Red Jason and Michael Sunlocks, now lashed together, were driven back to their work like beasts of the field. They knew well what their punishment meant to them—that in every hour of life henceforward, in ever act, through every thought, each man should drag a human carcass by his side. The barbarity of their doom was hideous; but strangely different were the ways they accepted it. Michael Sunlocks was aflame with indignation; Jason was crushed with shame. The upturned face of Sunlocks was pale, his flaxen hair was dishevelled, his bloodshot eyes were afire. But Jason's eyes, full of confusion, were bent on the ground, his tanned face trembled visibly, and his red hair, grown long as of old, fell over his drooping shoulders like a mantle of blood.

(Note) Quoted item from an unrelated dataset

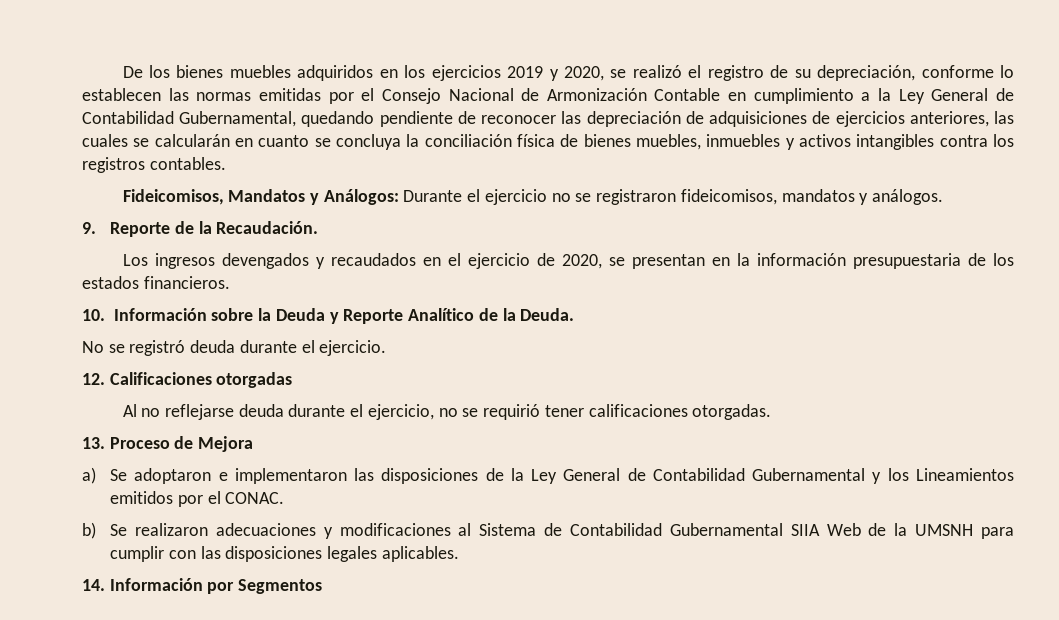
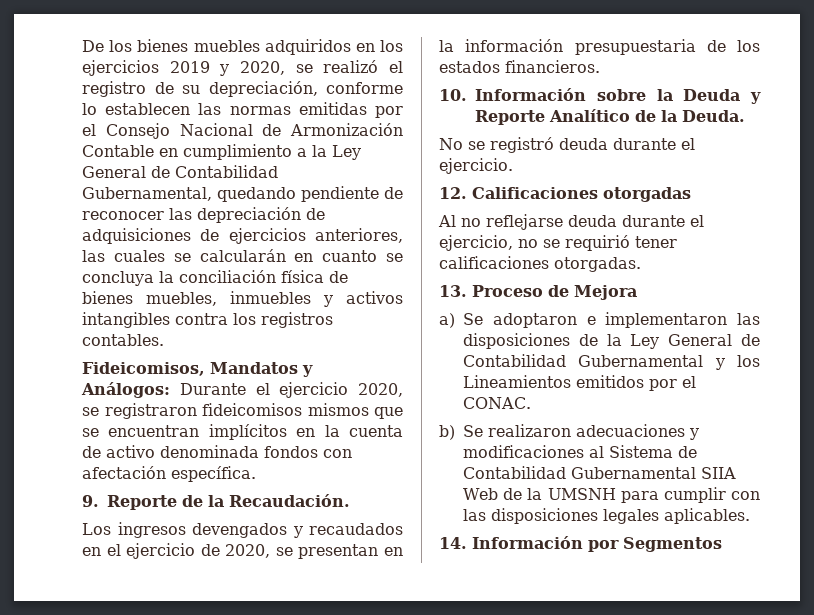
[551,193,571,202] no -> [358,383,403,397] 2020,
[680,189,943,205] fideicomisos, mandatos y análogos. -> [202,403,403,419] [82,424,403,440] [82,445,352,458] [82,466,256,482] fideicomisos mismos que se encuentran implícitos en la cuenta de activo denominada fondos con afectación específica.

And as they trudged along, side by side, in the first hours of their unnatural partnership, Sunlocks struggled hard to keep his eyes from the man with whom he was condemned to live and die, lest the gorge of his very soul should rise at the sight of him. So he never once looked at Jason through many hours of that day. And Jason, on his part, labouring with the thought that it was he who by his rash act had brought both of them to this sore pass, never once lifted his eyes to the face of Sunlocks.

Yet each man knew the other's thought before ever a word had passed between them. Jason felt that Sunlocks already abhorred him, and Sunlocks knew that Jason was ashamed. This brought them after a time into sympathy of some sort, and Jason tried to speak and Sunlocks to listen.

"I did not mean to bring you to this," said Jason humbly. And Sunlocks, with head aside, answered as well as he could for the disgust that choked him, "You did it for the best."

"But you will hate me for it," said Jason.

And once again, with what composure he could command, Sunlocks answered, "How could I hate you for saving me from such brutal treatment?"

"Then you don't regret it?" said Jason pleadingly.

"It is for you, not me, to regret it," said Sunlocks.

"Me?" said Jason.

Through all the shameful hours, the sense of his own loss had never yet come to him. From first to last he had thought only of Sunlocks.